I conduted this project for one of the fastest growing startups, XYG (not real name of company) in the logistics and delivery domain. Company XYG works with several partners and make on-demand delivery to their customers. During the COVID-19 pandemic, they were faced with several different challenges and everyday they tried to address these challenges. As a growing startup, with a global expansion strategy XYG's primary strategy was to make their customers happy and the only way to do that was to measure the happiness of each of their customer. They were intereted in predicting what made their customers happy or unhappy so as to take the necessary actions to improve customer's satisfaction. Getting feedback from their customers was not easy either, but they had a culture of getting constant feedbacks from their customers. They did a survey to a select customer cohort. I was presented with a subset of this data with the goal to predict if a customer is happy or not based on the answers they give to questions asked.

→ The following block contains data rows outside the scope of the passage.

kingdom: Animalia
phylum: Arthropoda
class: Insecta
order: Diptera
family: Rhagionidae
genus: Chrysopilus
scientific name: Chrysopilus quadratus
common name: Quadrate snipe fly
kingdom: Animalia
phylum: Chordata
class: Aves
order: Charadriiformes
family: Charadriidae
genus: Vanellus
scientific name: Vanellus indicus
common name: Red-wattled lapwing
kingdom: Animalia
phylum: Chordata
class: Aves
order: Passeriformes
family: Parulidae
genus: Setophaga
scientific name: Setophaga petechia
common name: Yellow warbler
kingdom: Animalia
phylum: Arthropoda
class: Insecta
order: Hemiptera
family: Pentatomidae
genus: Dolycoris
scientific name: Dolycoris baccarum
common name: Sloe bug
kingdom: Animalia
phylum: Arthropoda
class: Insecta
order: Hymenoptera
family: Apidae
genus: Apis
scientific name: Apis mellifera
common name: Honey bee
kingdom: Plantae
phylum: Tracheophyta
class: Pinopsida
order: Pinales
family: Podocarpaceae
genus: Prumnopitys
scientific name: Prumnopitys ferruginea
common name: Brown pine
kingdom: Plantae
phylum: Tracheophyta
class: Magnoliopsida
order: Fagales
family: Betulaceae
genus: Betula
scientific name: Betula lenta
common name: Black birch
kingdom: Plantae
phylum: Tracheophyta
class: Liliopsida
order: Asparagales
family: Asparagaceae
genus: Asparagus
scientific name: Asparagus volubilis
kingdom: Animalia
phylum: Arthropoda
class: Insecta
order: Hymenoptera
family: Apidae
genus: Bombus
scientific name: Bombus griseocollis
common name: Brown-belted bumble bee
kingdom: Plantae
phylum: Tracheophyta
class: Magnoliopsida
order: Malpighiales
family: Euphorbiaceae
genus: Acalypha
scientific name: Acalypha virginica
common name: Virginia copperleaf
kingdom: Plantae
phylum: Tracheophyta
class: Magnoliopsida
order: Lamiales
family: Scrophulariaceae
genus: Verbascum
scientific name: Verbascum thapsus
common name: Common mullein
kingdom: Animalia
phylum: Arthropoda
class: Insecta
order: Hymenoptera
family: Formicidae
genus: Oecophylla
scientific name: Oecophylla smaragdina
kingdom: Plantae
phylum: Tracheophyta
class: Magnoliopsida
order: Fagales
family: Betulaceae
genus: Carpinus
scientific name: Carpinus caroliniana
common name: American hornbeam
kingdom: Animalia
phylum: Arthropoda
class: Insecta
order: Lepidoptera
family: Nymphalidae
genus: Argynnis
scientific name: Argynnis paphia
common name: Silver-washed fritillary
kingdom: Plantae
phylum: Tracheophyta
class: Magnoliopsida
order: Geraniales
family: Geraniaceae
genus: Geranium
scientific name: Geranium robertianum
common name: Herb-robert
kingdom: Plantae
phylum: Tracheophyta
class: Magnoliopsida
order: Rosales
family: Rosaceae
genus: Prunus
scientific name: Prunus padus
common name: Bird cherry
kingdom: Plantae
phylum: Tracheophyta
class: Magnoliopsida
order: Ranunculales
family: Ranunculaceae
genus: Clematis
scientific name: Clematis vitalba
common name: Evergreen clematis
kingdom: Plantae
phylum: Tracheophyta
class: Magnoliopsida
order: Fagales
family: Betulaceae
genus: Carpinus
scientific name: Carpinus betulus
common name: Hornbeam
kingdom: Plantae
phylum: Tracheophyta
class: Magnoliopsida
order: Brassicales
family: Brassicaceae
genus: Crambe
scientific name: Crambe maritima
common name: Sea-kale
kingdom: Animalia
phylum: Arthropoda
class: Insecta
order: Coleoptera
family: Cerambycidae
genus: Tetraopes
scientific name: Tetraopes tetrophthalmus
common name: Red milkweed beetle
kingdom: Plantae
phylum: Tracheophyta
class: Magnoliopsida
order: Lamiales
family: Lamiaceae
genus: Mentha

The dataset, a CSV, contained 126 reocrds of the customer's cohort. A description of each of the features is listed below:
Attributes X1 to X6 indicate the responses for each question and have values from 1 to 5 where the smaller number indicates less and the higher number indicates more towards the answer.
Y = target attribute (Y) with values indicating 0 (unhappy) and 1 (happy) customers
X1 = my order was delivered on time
X2 = contents of my order was as I expected
X3 = I ordered everything I wanted to order
X4 = I paid a good price for my order
X5 = I am satisfied with my courier
X6 = the app makes ordering easy for me
This project aimed to predict if a customer was happy or not based on the answers they give to a series of survey on customer cohort.
The first step of this project was data exploration where I learnt about the structure of the dataset, checked for missing data estimated the correlation between each feature. Afterwards I built 7 models and trained each of them. I also built a KNN classifier which returned an accuracy score of 74%. Further, I determined the accuracy score of the 7 models and selected the best (logistic regression model) as well as the least best (decision tree). The accuracy score estimated from the cross-validation method informed my decision to also tune the decision tree model for the best hyperparameters. The accuracy score under the cross-validation method was 60% and 52% but 50% and 62% without the cross-validation approach for the decision tree model and logistic regression model, respectively. After tuning both models, only the decision tree model achieved a higher accuracy score of 73%. Lastly I took a look at it's confusion matrix and computed the model's precision, recall and F-score
Further improvement can still be done to improve the result. For example, an extensive hyperparameter tuning on each of the other learning models.